25. The method of claim 24, wherein each video frame in the sequence of video frames is defined as a latent representation of the video frame.

26. The method of claim 24, wherein each video frame in the sequence of video frames is defined as a RGB representation of the video frame.

27. The method of claim 24, wherein the method further comprises, at the device:

processing the sequence of video frames depicting the object performing the task, by an inverse model, to determine one or more actions to take to perform the task.

28. The method of claim 27, wherein each video frame in the sequence of video frames is defined as a latent representation of the video frame and wherein the inverse model is configured to process the latent representations of the video frames in the sequence of video frames to determine the one or more actions to take to perform the task.

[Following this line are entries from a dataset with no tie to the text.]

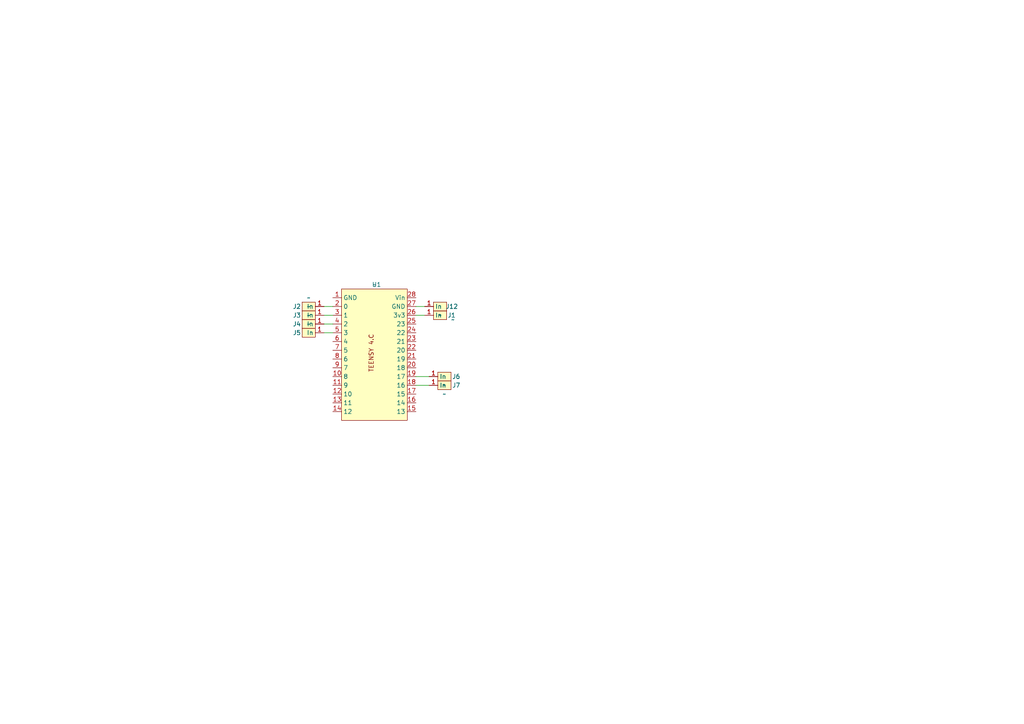
<source format=kicad_sch>
(kicad_sch
	(version 20250114)
	(generator "eeschema")
	(generator_version "9.0")
	(uuid "902c55bd-8987-463d-a758-116c7afde874")
	(paper "A4")
	
	(wire
		(pts
			(xy 120.65 91.44) (xy 123.19 91.44)
		)
		(stroke
			(width 0)
			(type default)
		)
		(uuid "1bc6474e-5c61-4da4-8598-161112337b74")
	)
	(wire
		(pts
			(xy 93.98 91.44) (xy 96.52 91.44)
		)
		(stroke
			(width 0)
			(type default)
		)
		(uuid "412569e4-d910-41b3-bf1e-4c00d4cccc38")
	)
	(wire
		(pts
			(xy 120.65 109.22) (xy 124.46 109.22)
		)
		(stroke
			(width 0)
			(type default)
		)
		(uuid "468bf68a-f06c-43ca-bef1-5588d28ea447")
	)
	(wire
		(pts
			(xy 93.98 88.9) (xy 96.52 88.9)
		)
		(stroke
			(width 0)
			(type default)
		)
		(uuid "743835e0-c723-4ccc-9f62-51d8113bfded")
	)
	(wire
		(pts
			(xy 93.98 96.52) (xy 96.52 96.52)
		)
		(stroke
			(width 0)
			(type default)
		)
		(uuid "8d8d6c9e-8e70-4ded-b86d-0d2a04f06067")
	)
	(wire
		(pts
			(xy 93.98 93.98) (xy 96.52 93.98)
		)
		(stroke
			(width 0)
			(type default)
		)
		(uuid "9c456c76-d75e-47bc-a534-b3a92520949a")
	)
	(wire
		(pts
			(xy 120.65 88.9) (xy 123.19 88.9)
		)
		(stroke
			(width 0)
			(type default)
		)
		(uuid "ccb277ad-cc8c-4756-a8f9-9267c8a9987f")
	)
	(wire
		(pts
			(xy 120.65 111.76) (xy 124.46 111.76)
		)
		(stroke
			(width 0)
			(type default)
		)
		(uuid "d960d3af-7c0b-4a6e-b395-bac8bb41fccd")
	)
	(symbol
		(lib_id "Teensy:Lug_Terminal")
		(at 127 91.44 0)
		(unit 1)
		(exclude_from_sim no)
		(in_bom yes)
		(on_board yes)
		(dnp no)
		(uuid "05a91af7-7e30-4409-b276-4ffa694f4478")
		(property "Reference" "J1"
			(at 129.794 91.44 0)
			(effects
				(font
					(size 1.27 1.27)
				)
				(justify left)
			)
		)
		(property "Value" "~"
			(at 130.81 92.71 0)
			(effects
				(font
					(size 1.27 1.27)
				)
				(justify left)
			)
		)
		(property "Footprint" "Teensy:Lug_Terminal"
			(at 127 91.44 0)
			(effects
				(font
					(size 1.27 1.27)
				)
				(hide yes)
			)
		)
		(property "Datasheet" ""
			(at 127 91.44 0)
			(effects
				(font
					(size 1.27 1.27)
				)
				(hide yes)
			)
		)
		(property "Description" ""
			(at 127 91.44 0)
			(effects
				(font
					(size 1.27 1.27)
				)
				(hide yes)
			)
		)
		(pin "1"
			(uuid "076201e0-8ce9-449a-8275-c8c364dda550")
		)
		(instances
			(project ""
				(path "/902c55bd-8987-463d-a758-116c7afde874"
					(reference "J1")
					(unit 1)
				)
			)
		)
	)
	(symbol
		(lib_id "Teensy:Lug_Terminal")
		(at 90.17 88.9 180)
		(unit 1)
		(exclude_from_sim no)
		(in_bom yes)
		(on_board yes)
		(dnp no)
		(uuid "098f9cc2-bdc0-4957-9dd9-8cc18df65383")
		(property "Reference" "J2"
			(at 86.106 88.9 0)
			(effects
				(font
					(size 1.27 1.27)
				)
			)
		)
		(property "Value" "~"
			(at 89.535 86.36 0)
			(effects
				(font
					(size 1.27 1.27)
				)
			)
		)
		(property "Footprint" "Teensy:Lug_Terminal"
			(at 90.17 88.9 0)
			(effects
				(font
					(size 1.27 1.27)
				)
				(hide yes)
			)
		)
		(property "Datasheet" ""
			(at 90.17 88.9 0)
			(effects
				(font
					(size 1.27 1.27)
				)
				(hide yes)
			)
		)
		(property "Description" ""
			(at 90.17 88.9 0)
			(effects
				(font
					(size 1.27 1.27)
				)
				(hide yes)
			)
		)
		(pin "1"
			(uuid "ff4dcc0e-3751-47bd-98ab-04001316731d")
		)
		(instances
			(project ""
				(path "/902c55bd-8987-463d-a758-116c7afde874"
					(reference "J2")
					(unit 1)
				)
			)
		)
	)
	(symbol
		(lib_id "Teensy:Lug_Terminal")
		(at 128.27 111.76 0)
		(unit 1)
		(exclude_from_sim no)
		(in_bom yes)
		(on_board yes)
		(dnp no)
		(uuid "15477fd7-be93-4f2e-83f2-50e0d9744b3d")
		(property "Reference" "J7"
			(at 132.334 111.76 0)
			(effects
				(font
					(size 1.27 1.27)
				)
			)
		)
		(property "Value" "~"
			(at 128.905 114.3 0)
			(effects
				(font
					(size 1.27 1.27)
				)
			)
		)
		(property "Footprint" "Teensy:Lug_Terminal"
			(at 128.27 111.76 0)
			(effects
				(font
					(size 1.27 1.27)
				)
				(hide yes)
			)
		)
		(property "Datasheet" ""
			(at 128.27 111.76 0)
			(effects
				(font
					(size 1.27 1.27)
				)
				(hide yes)
			)
		)
		(property "Description" ""
			(at 128.27 111.76 0)
			(effects
				(font
					(size 1.27 1.27)
				)
				(hide yes)
			)
		)
		(pin "1"
			(uuid "ddae8dc8-805d-42fe-b752-50d71c70ef8c")
		)
		(instances
			(project "Teensy_Interface"
				(path "/902c55bd-8987-463d-a758-116c7afde874"
					(reference "J7")
					(unit 1)
				)
			)
		)
	)
	(symbol
		(lib_id "Teensy:Lug_Terminal")
		(at 90.17 91.44 180)
		(unit 1)
		(exclude_from_sim no)
		(in_bom yes)
		(on_board yes)
		(dnp no)
		(uuid "154d7ca1-1db8-4d31-9ae1-649f5eb3c727")
		(property "Reference" "J3"
			(at 86.106 91.44 0)
			(effects
				(font
					(size 1.27 1.27)
				)
			)
		)
		(property "Value" "~"
			(at 89.535 88.9 0)
			(effects
				(font
					(size 1.27 1.27)
				)
			)
		)
		(property "Footprint" "Teensy:Lug_Terminal"
			(at 90.17 91.44 0)
			(effects
				(font
					(size 1.27 1.27)
				)
				(hide yes)
			)
		)
		(property "Datasheet" ""
			(at 90.17 91.44 0)
			(effects
				(font
					(size 1.27 1.27)
				)
				(hide yes)
			)
		)
		(property "Description" ""
			(at 90.17 91.44 0)
			(effects
				(font
					(size 1.27 1.27)
				)
				(hide yes)
			)
		)
		(pin "1"
			(uuid "e2050a62-25b6-43ec-9ee8-278d2902978c")
		)
		(instances
			(project "Teensy_Interface"
				(path "/902c55bd-8987-463d-a758-116c7afde874"
					(reference "J3")
					(unit 1)
				)
			)
		)
	)
	(symbol
		(lib_id "Teensy:Lug_Terminal")
		(at 128.27 109.22 0)
		(unit 1)
		(exclude_from_sim no)
		(in_bom yes)
		(on_board yes)
		(dnp no)
		(uuid "2e80a1c5-aa02-438e-a6b8-bfd70a5d7938")
		(property "Reference" "J6"
			(at 132.334 109.22 0)
			(effects
				(font
					(size 1.27 1.27)
				)
			)
		)
		(property "Value" "~"
			(at 128.905 111.76 0)
			(effects
				(font
					(size 1.27 1.27)
				)
			)
		)
		(property "Footprint" "Teensy:Lug_Terminal"
			(at 128.27 109.22 0)
			(effects
				(font
					(size 1.27 1.27)
				)
				(hide yes)
			)
		)
		(property "Datasheet" ""
			(at 128.27 109.22 0)
			(effects
				(font
					(size 1.27 1.27)
				)
				(hide yes)
			)
		)
		(property "Description" ""
			(at 128.27 109.22 0)
			(effects
				(font
					(size 1.27 1.27)
				)
				(hide yes)
			)
		)
		(pin "1"
			(uuid "16c3d8c6-e555-4378-9be5-886d66f4eb93")
		)
		(instances
			(project "Teensy_Interface"
				(path "/902c55bd-8987-463d-a758-116c7afde874"
					(reference "J6")
					(unit 1)
				)
			)
		)
	)
	(symbol
		(lib_id "Teensy:Lug_Terminal")
		(at 90.17 93.98 180)
		(unit 1)
		(exclude_from_sim no)
		(in_bom yes)
		(on_board yes)
		(dnp no)
		(uuid "551084de-fbcf-4025-94d9-de67cf070bfa")
		(property "Reference" "J4"
			(at 86.106 93.98 0)
			(effects
				(font
					(size 1.27 1.27)
				)
			)
		)
		(property "Value" "~"
			(at 89.535 91.44 0)
			(effects
				(font
					(size 1.27 1.27)
				)
			)
		)
		(property "Footprint" "Teensy:Lug_Terminal"
			(at 90.17 93.98 0)
			(effects
				(font
					(size 1.27 1.27)
				)
				(hide yes)
			)
		)
		(property "Datasheet" ""
			(at 90.17 93.98 0)
			(effects
				(font
					(size 1.27 1.27)
				)
				(hide yes)
			)
		)
		(property "Description" ""
			(at 90.17 93.98 0)
			(effects
				(font
					(size 1.27 1.27)
				)
				(hide yes)
			)
		)
		(pin "1"
			(uuid "6c571262-0811-4d08-97b3-462a294c5d18")
		)
		(instances
			(project "Teensy_Interface"
				(path "/902c55bd-8987-463d-a758-116c7afde874"
					(reference "J4")
					(unit 1)
				)
			)
		)
	)
	(symbol
		(lib_id "Teensy:Teensy_14pin")
		(at 109.22 102.87 0)
		(unit 1)
		(exclude_from_sim no)
		(in_bom yes)
		(on_board yes)
		(dnp no)
		(uuid "7360b2be-cdd9-4afb-9e23-ab81cbcf715b")
		(property "Reference" "U1"
			(at 109.22 82.55 0)
			(effects
				(font
					(size 1.27 1.27)
				)
			)
		)
		(property "Value" "~"
			(at 108.585 82.55 0)
			(effects
				(font
					(size 1.27 1.27)
				)
			)
		)
		(property "Footprint" "Teensy:Teensy_14pin"
			(at 109.22 102.87 0)
			(effects
				(font
					(size 1.27 1.27)
				)
				(hide yes)
			)
		)
		(property "Datasheet" ""
			(at 109.22 102.87 0)
			(effects
				(font
					(size 1.27 1.27)
				)
				(hide yes)
			)
		)
		(property "Description" ""
			(at 109.22 102.87 0)
			(effects
				(font
					(size 1.27 1.27)
				)
				(hide yes)
			)
		)
		(pin "10"
			(uuid "d8c4a359-22ac-4b85-81e3-d6b833be5bc4")
		)
		(pin "9"
			(uuid "329d70b7-d03e-4739-b1d1-bbeeee8a4ba7")
		)
		(pin "20"
			(uuid "91c00abb-4fad-444a-85ea-c6ed53674cc6")
		)
		(pin "21"
			(uuid "f90f2d85-017f-43fc-8d7c-5c558c8b55d2")
		)
		(pin "26"
			(uuid "1708ce8a-efe1-4863-a476-b8da47634241")
		)
		(pin "13"
			(uuid "39828179-cee4-48d5-a78c-d9b0ad8d6b3b")
		)
		(pin "12"
			(uuid "4be90db1-171b-49d8-beda-d150c7b9f2b6")
		)
		(pin "8"
			(uuid "2c403af1-6610-4e29-9202-7eb57e71b8de")
		)
		(pin "14"
			(uuid "4ca928db-ff44-493d-86bb-8ad120cdfa8d")
		)
		(pin "11"
			(uuid "5e8b728a-0c0b-469d-9343-c95eea9805ae")
		)
		(pin "19"
			(uuid "bf5d91cf-4ef9-42f3-9b53-96272d163a48")
		)
		(pin "23"
			(uuid "88a4775e-e13f-412c-bac0-a113e0972a84")
		)
		(pin "22"
			(uuid "41673043-4f90-48a4-b953-55257e52aebc")
		)
		(pin "1"
			(uuid "b066c47e-4397-4f9c-a9fc-e0371dabe14e")
		)
		(pin "4"
			(uuid "ac8959f6-cb1c-4ccf-a211-361743857f62")
		)
		(pin "3"
			(uuid "2caf0d73-b54e-4bfb-9b9f-ad989a6f6221")
		)
		(pin "2"
			(uuid "5a945800-a22d-42f0-8c3a-1cde9bf07d71")
		)
		(pin "5"
			(uuid "78b53151-023a-4583-b8e4-b29b7cbcdc9e")
		)
		(pin "7"
			(uuid "9821080f-5dc0-4815-9394-0e95f0dd3b73")
		)
		(pin "25"
			(uuid "d09d3c12-3445-4432-8dae-13dc42426432")
		)
		(pin "16"
			(uuid "23a7363a-bfb2-431b-a765-9c4baf284376")
		)
		(pin "24"
			(uuid "ceb00b35-48a0-4308-b21f-7a1bbc7ee71f")
		)
		(pin "15"
			(uuid "8426b604-c302-445f-a367-fdb79e448b0e")
		)
		(pin "17"
			(uuid "648b8efc-b3fd-427d-8832-2c447b2fe766")
		)
		(pin "6"
			(uuid "23855d5c-0901-4550-9c58-3f94a5802849")
		)
		(pin "18"
			(uuid "d52e4f94-da0f-4069-94a5-0db6f7c4d745")
		)
		(pin "28"
			(uuid "a451caf1-5227-4c65-b21e-f7100427079d")
		)
		(pin "27"
			(uuid "c3e595c9-2798-428d-8604-a156c102b67c")
		)
		(instances
			(project ""
				(path "/902c55bd-8987-463d-a758-116c7afde874"
					(reference "U1")
					(unit 1)
				)
			)
		)
	)
	(symbol
		(lib_id "Teensy:Lug_Terminal")
		(at 127 88.9 0)
		(unit 1)
		(exclude_from_sim no)
		(in_bom yes)
		(on_board yes)
		(dnp no)
		(uuid "74676c7e-8c9e-4a06-b14e-160553d08421")
		(property "Reference" "J12"
			(at 131.064 88.9 0)
			(effects
				(font
					(size 1.27 1.27)
				)
			)
		)
		(property "Value" "~"
			(at 127.635 91.44 0)
			(effects
				(font
					(size 1.27 1.27)
				)
			)
		)
		(property "Footprint" "Teensy:Lug_Terminal"
			(at 127 88.9 0)
			(effects
				(font
					(size 1.27 1.27)
				)
				(hide yes)
			)
		)
		(property "Datasheet" ""
			(at 127 88.9 0)
			(effects
				(font
					(size 1.27 1.27)
				)
				(hide yes)
			)
		)
		(property "Description" ""
			(at 127 88.9 0)
			(effects
				(font
					(size 1.27 1.27)
				)
				(hide yes)
			)
		)
		(pin "1"
			(uuid "93b4cfc3-aacf-4b53-9073-aabcdfdf55a7")
		)
		(instances
			(project "Teensy_Interface"
				(path "/902c55bd-8987-463d-a758-116c7afde874"
					(reference "J12")
					(unit 1)
				)
			)
		)
	)
	(symbol
		(lib_id "Teensy:Lug_Terminal")
		(at 90.17 96.52 180)
		(unit 1)
		(exclude_from_sim no)
		(in_bom yes)
		(on_board yes)
		(dnp no)
		(uuid "c9492fca-7a92-4bb5-82d8-c4cf10039221")
		(property "Reference" "J5"
			(at 86.106 96.52 0)
			(effects
				(font
					(size 1.27 1.27)
				)
			)
		)
		(property "Value" "~"
			(at 89.535 93.98 0)
			(effects
				(font
					(size 1.27 1.27)
				)
			)
		)
		(property "Footprint" "Teensy:Lug_Terminal"
			(at 90.17 96.52 0)
			(effects
				(font
					(size 1.27 1.27)
				)
				(hide yes)
			)
		)
		(property "Datasheet" ""
			(at 90.17 96.52 0)
			(effects
				(font
					(size 1.27 1.27)
				)
				(hide yes)
			)
		)
		(property "Description" ""
			(at 90.17 96.52 0)
			(effects
				(font
					(size 1.27 1.27)
				)
				(hide yes)
			)
		)
		(pin "1"
			(uuid "9cb26500-a255-451e-83ce-c89da2a29fdd")
		)
		(instances
			(project "Teensy_Interface"
				(path "/902c55bd-8987-463d-a758-116c7afde874"
					(reference "J5")
					(unit 1)
				)
			)
		)
	)
	(sheet_instances
		(path "/"
			(page "1")
		)
	)
	(embedded_fonts no)
)

</source>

29. The method of claim 27, wherein the method further comprises, at the device:

causing a real-world object depicted by the object in the video frame to perform the one or more actions.

30. The method of claim 29, wherein the real-world object is a robot and wherein the task is a robotics task.

31. The method of claim 29, wherein the real-world object is an autonomous vehicle and wherein the task is an autonomous driving task.

32. A system, comprising:

a non-transitory memory storage comprising instructions; and

one or more processors in communication with the memory, wherein the one or more processors execute the instructions to:

process a video frame capturing an object and a text prompt describing a task to be performed by the object, using an active region diffusion model, to predict a region of the video frame that is active with respect to performance of the task;

process the video frame, the text prompt and the region of the video frame predicted to be active with respect to performance of the task, using a video diffusion model, to generate a sequence of video frames depicting the object performing the task.

33. The system of claim 32, wherein the region of the video frame predicted to be active with respect to performance of the task guides the video diffusion model to generate the sequence of video frames depicting the object performing the task.

34. The system of claim 32, wherein the one or more processors further execute the instructions to:

learn, by an inverse model from the sequence of video frames, a policy for performing the task; and

cause a real-world instance of the object to use the policy to perform the task.

35. A non-transitory computer-readable media storing computer instructions which when executed by one or more processors of a device cause the device to:

process a video frame capturing an object and a text prompt describing a task to be performed by the object, using an active region diffusion model, to detect a region of the video frame predicted to be active with respect to performance of the task;

process the video frame, the text prompt and the region of the video frame predicted to be active with respect to performance of the task, using a video diffusion model, to generate a sequence of video frames depicting the object performing the task.

36. The non-transitory computer-readable media of claim 35, wherein the region of the video frame predicted to be active with respect to performance of the task guides the video diffusion model to generate the sequence of video frames depicting the object performing the task.

37. The non-transitory computer-readable media of claim 35, wherein the one or more processors further cause the device to:

learn, by an inverse model from the sequence of video frames, a policy for performing the task; and

cause a real-world instance of the object to use the policy to perform the task.